The exercise
Transcribe every one of the lines below character for character, leaving nothing out and changing nothing.

Stored data entries:
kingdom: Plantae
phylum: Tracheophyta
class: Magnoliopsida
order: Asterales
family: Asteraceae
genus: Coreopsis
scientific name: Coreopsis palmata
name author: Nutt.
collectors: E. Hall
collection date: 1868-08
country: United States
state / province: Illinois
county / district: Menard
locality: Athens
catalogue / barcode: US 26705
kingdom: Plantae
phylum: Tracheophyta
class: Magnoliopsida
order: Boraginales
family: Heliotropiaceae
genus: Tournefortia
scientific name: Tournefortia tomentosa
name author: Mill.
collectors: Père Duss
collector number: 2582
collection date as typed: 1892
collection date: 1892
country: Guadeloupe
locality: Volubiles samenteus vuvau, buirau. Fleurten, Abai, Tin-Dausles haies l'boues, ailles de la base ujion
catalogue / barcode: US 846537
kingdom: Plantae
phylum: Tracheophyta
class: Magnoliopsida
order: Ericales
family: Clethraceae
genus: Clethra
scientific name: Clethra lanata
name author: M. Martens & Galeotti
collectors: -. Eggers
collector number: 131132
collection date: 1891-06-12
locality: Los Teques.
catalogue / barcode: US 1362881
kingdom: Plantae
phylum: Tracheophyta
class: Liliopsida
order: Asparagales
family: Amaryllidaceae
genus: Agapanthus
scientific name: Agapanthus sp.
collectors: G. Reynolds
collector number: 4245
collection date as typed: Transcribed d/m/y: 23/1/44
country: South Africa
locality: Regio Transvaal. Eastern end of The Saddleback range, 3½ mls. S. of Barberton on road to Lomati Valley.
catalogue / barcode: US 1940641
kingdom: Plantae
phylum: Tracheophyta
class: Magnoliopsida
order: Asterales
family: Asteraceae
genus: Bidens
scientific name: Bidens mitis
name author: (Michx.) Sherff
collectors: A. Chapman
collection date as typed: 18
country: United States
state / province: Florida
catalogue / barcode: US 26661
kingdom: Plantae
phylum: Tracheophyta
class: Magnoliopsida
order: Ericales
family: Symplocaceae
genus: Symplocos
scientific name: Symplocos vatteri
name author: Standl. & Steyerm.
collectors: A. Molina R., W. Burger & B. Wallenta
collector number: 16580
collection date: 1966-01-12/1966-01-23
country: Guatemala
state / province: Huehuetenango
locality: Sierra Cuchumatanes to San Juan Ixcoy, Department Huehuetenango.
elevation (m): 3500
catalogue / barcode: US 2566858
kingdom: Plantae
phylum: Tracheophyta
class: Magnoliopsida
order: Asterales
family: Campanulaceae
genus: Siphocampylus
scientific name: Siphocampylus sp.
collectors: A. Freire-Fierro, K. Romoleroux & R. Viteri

Task response
kingdom: Plantae
phylum: Tracheophyta
class: Magnoliopsida
order: Asterales
family: Asteraceae
genus: Coreopsis
scientific name: Coreopsis palmata
name author: Nutt.
collectors: E. Hall
collection date: 1868-08
country: United States
state / province: Illinois
county / district: Menard
locality: Athens
catalogue / barcode: US 26705
kingdom: Plantae
phylum: Tracheophyta
class: Magnoliopsida
order: Boraginales
family: Heliotropiaceae
genus: Tournefortia
scientific name: Tournefortia tomentosa
name author: Mill.
collectors: Père Duss
collector number: 2582
collection date as typed: 1892
collection date: 1892
country: Guadeloupe
locality: Volubiles samenteus vuvau, buirau. Fleurten, Abai, Tin-Dausles haies l'boues, ailles de la base ujion
catalogue / barcode: US 846537
kingdom: Plantae
phylum: Tracheophyta
class: Magnoliopsida
order: Ericales
family: Clethraceae
genus: Clethra
scientific name: Clethra lanata
name author: M. Martens & Galeotti
collectors: -. Eggers
collector number: 131132
collection date: 1891-06-12
locality: Los Teques.
catalogue / barcode: US 1362881
kingdom: Plantae
phylum: Tracheophyta
class: Liliopsida
order: Asparagales
family: Amaryllidaceae
genus: Agapanthus
scientific name: Agapanthus sp.
collectors: G. Reynolds
collector number: 4245
collection date as typed: Transcribed d/m/y: 23/1/44
country: South Africa
locality: Regio Transvaal. Eastern end of The Saddleback range, 3½ mls. S. of Barberton on road to Lomati Valley.
catalogue / barcode: US 1940641
kingdom: Plantae
phylum: Tracheophyta
class: Magnoliopsida
order: Asterales
family: Asteraceae
genus: Bidens
scientific name: Bidens mitis
name author: (Michx.) Sherff
collectors: A. Chapman
collection date as typed: 18
country: United States
state / province: Florida
catalogue / barcode: US 26661
kingdom: Plantae
phylum: Tracheophyta
class: Magnoliopsida
order: Ericales
family: Symplocaceae
genus: Symplocos
scientific name: Symplocos vatteri
name author: Standl. & Steyerm.
collectors: A. Molina R., W. Burger & B. Wallenta
collector number: 16580
collection date: 1966-01-12/1966-01-23
country: Guatemala
state / province: Huehuetenango
locality: Sierra Cuchumatanes to San Juan Ixcoy, Department Huehuetenango.
elevation (m): 3500
catalogue / barcode: US 2566858
kingdom: Plantae
phylum: Tracheophyta
class: Magnoliopsida
order: Asterales
family: Campanulaceae
genus: Siphocampylus
scientific name: Siphocampylus sp.
collectors: A. Freire-Fierro, K. Romoleroux & R. Viteri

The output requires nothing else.